Obama Presidency a 'Stretch' for Voters

The Associated Press
Tuesday, August 21, 2007; 11:39 AM

WASHINGTON -- Barack Obama knows it's a stretch to think of him as president.

Just 46 years old and three years out of the Illinois legislature, the freshman senator also understands that the clock is ticking on his chance to surmount that "certain threshold" and convince voters he's ready for the White House.

"The challenge for us is to let people know what I've accomplished at a time when the campaign schedule is getting so compressed," Obama said in a recent interview. "I just don't have much time to make that case."

He's right about that. Iowa Democrats begin winnowing the field late this year or in early January with their first-in-the nation caucuses. Then comes a few more early voting states before a multistate primary on Feb. 5 that could determine the nomination.

Sen. Hillary Rodham Clinton and 2004 Democratic vice presidential nominee John Edwards are tied with Obama in polls of Iowa Democrats. The former first lady has a huge lead in national surveys of Democratic voters, and the backing of a political machine built by her husband, former President Clinton.

Obama has the broadest network of grass-roots activists, or at least that seems to be the case based on the record number of people who have donated money to his campaign _ often in small amounts _ and the size of crowds at his campaign events.

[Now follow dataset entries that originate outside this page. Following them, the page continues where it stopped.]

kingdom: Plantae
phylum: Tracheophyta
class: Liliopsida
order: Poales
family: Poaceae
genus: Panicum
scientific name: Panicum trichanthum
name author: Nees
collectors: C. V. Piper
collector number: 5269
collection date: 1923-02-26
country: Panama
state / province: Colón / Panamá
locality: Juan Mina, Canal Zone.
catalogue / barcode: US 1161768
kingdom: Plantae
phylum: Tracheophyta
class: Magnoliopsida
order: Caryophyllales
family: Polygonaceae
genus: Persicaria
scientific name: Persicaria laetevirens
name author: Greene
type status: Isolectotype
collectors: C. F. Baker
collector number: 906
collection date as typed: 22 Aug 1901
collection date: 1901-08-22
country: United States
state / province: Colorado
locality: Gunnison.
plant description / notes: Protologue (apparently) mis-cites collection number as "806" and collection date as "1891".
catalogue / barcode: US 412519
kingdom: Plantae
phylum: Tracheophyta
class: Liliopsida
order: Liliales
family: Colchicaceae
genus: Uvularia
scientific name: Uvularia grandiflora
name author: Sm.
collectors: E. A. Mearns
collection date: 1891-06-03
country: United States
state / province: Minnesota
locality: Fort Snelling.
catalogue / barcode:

He's also got a message that's fit for the times: Obama promises to bring change to a political system that most voters think is broken.

But he's got that nagging problem ...

"... People have to feel comfortable that, 'You know what? This guy can handle the job,'" he said between campaign stops last weekend in Iowa.

"It's a stretch for them because I haven't been on the national scene for long and haven't gone through the conventional paths that we traditionally draw for our presidents, so they've got to stretch a little bit during a period where there's a lot of stuff going on internationally, right?" said the unusually self-aware Obama.

Obama's rivals, especially Clinton, don't want voters making that leap of faith.

They pounce on Obama's every gaffe (i.e. referring to U.S. lives lost in Iraq as "wasted"), exploit any misstatement (saying 10,000 people died in a tornado that actually killed 12) and call Obama naive for stating the obvious (nuclear arms against Afghanistan and Pakistan are not an option).